In this week’s reading, the second half of the sentence is “you will keep my commandments.” But “If you love me . . .” is also an open-ended phrase that invites us to think about how our lives of faith intersect with a world that doesn’t always recognize God. How do we keep God’s commandments when we are faced with people and policies that promote injustice and inequality? Is our duty to all people, regardless of whether they value the tenets of kingdom living or honor the ways of God? “If you love me . . .” invites us to draw on the Advocate whom Christ has given us for strength, instruction, and power. It is the Spirit of truth who continuously reveals to us God and God’s ways.
John 14:15–21 is a command in itself. It’s a call from God to duty and obedience, to keep our end of the relationship we want to benefit from. Yet reading it, even in Jesus’ authoritative voice, I am floored with emotion. It reads like an intimate letter to one’s beloved. And it starts with that most familiar statement and implied question, which most of us have been at the receiving end of at one time or another: “If you love me . . .” You can imagine all sorts of ways that sentence might end if it were coming from someone you cherish, someone you want to please at all costs, even if perhaps you haven’t fully counted the costs. Jesus is using a familiar formula that’s about give and take, two to tango, both parties needing to put in the effort. If you love me, do this, and then I in return will do that.

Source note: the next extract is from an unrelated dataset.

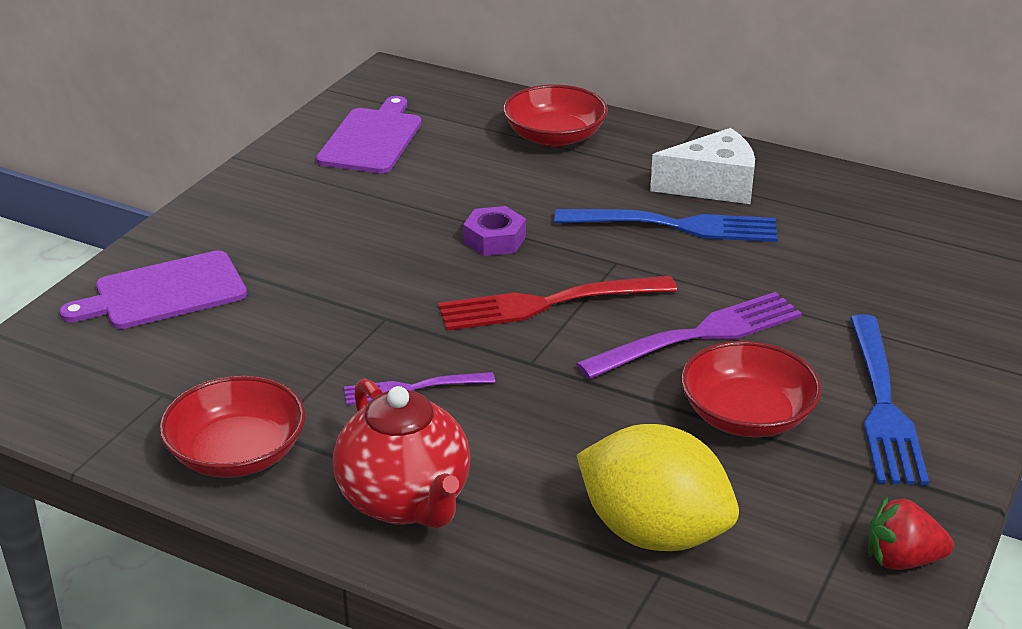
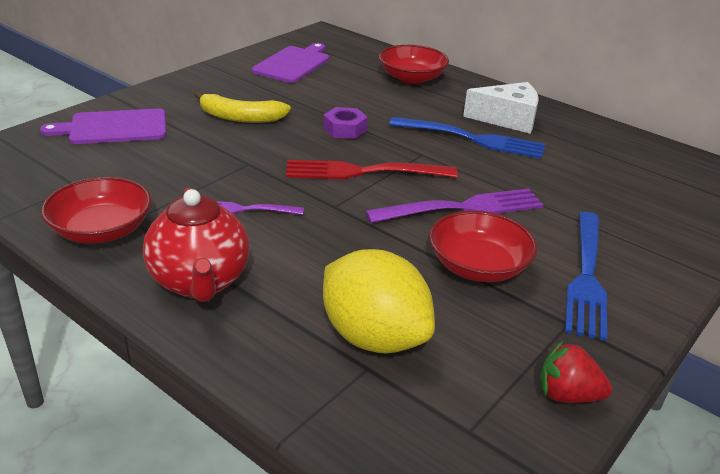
camera: 10 degrees right, 0 degrees up
none -> yellow banana [194,91,291,123]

But where this gospel relationship differs is that it’s not between equals. Here again, we cannot do what Jesus does: ask the Father to give us another Advocate, the Spirit of truth. It is not in our power, without Christ as our intermediary, to ask God to give of God’s self to be with us forever. Nor can we love with the urgent, almost recklessly self-sacrificial love that Christ shows us—not without the power of that Spirit of truth.

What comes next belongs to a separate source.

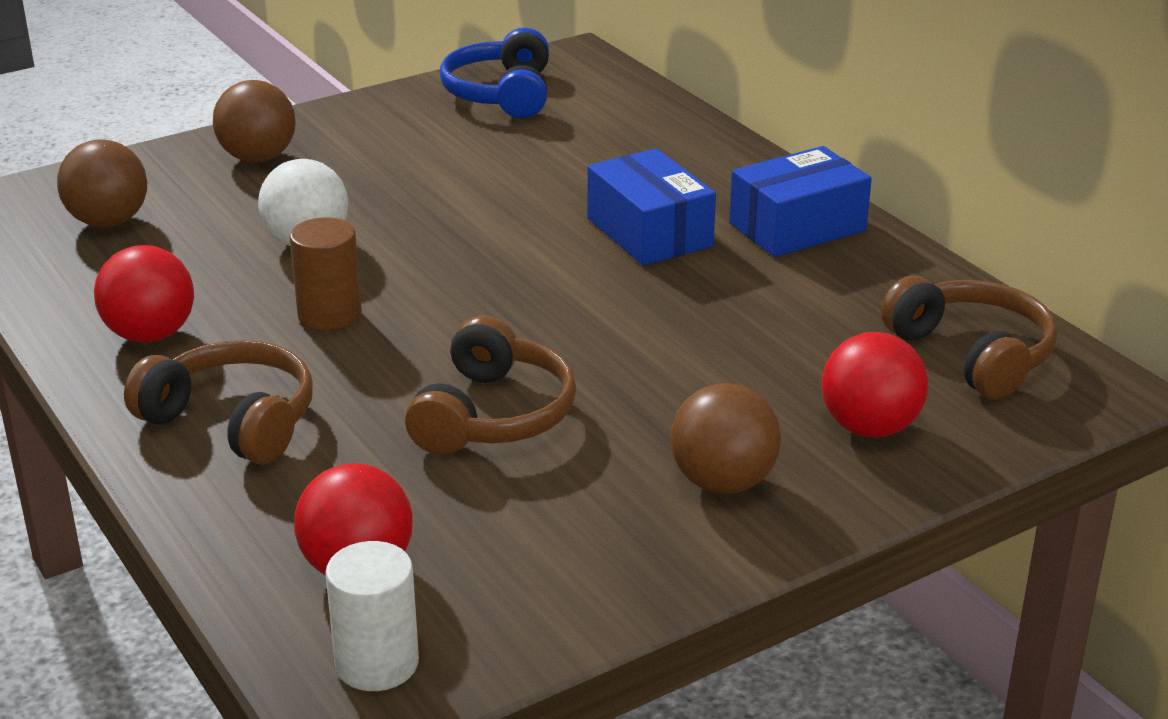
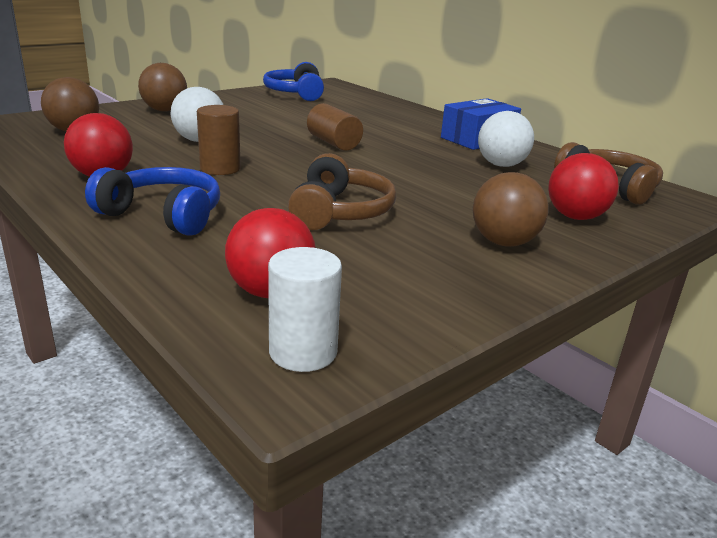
camera: 10 degrees left, 5 degrees down
brown headphones [124,340,313,465] -> blue headphones [85,167,220,236]
blue box [587,148,716,266] -> none
none -> brown cylinder [307,103,363,151]
none -> white ball [478,111,534,167]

We all come to the Bible with our personal histories, our unique understandings of love, and our complicated human experiences. These shape how we read the scriptures and how we imagine God. I read these verses and hear a powerful but pleading Jesus who just really wants us to do what’s best for us—that is, to adhere to the life he calls us to. But this gracious and merciful God is not one to force us to do things. Jesus expects obedience and mutual love, but he offers himself through invitation, inciting us to do what we must to receive him.
If you love me, all I’m asking is that you keep my commandments. All I’m asking is that above all else you try to love one another, if for no other reason than because you love me. And I love you, and I am in the Father and you are in me, so I am in you.
It almost sounds as though Jesus himself is overcome by all the intricate ways God has chosen to be bound to us, the beloved. At the center of these riddle-like proclamations, Jesus is asking us that ringing question: “Do you love me?”
If you love me, then find a way to show love and hospitality to those who are made in my image but may call me by another name. If you love me, then speak out when you see people mistreated for being made in another variation of my image. But do it in a way that honors me, not in a way that honors the world.
If you love me, then name the false gods you worship as false, the ones made of gold and silver, and put them behind you with the power of the Advocate I give to you. If you love me, love others as I have loved you: with a kind of love that expects and calls to be loved in return but that still, despite the conditions, will love anyway.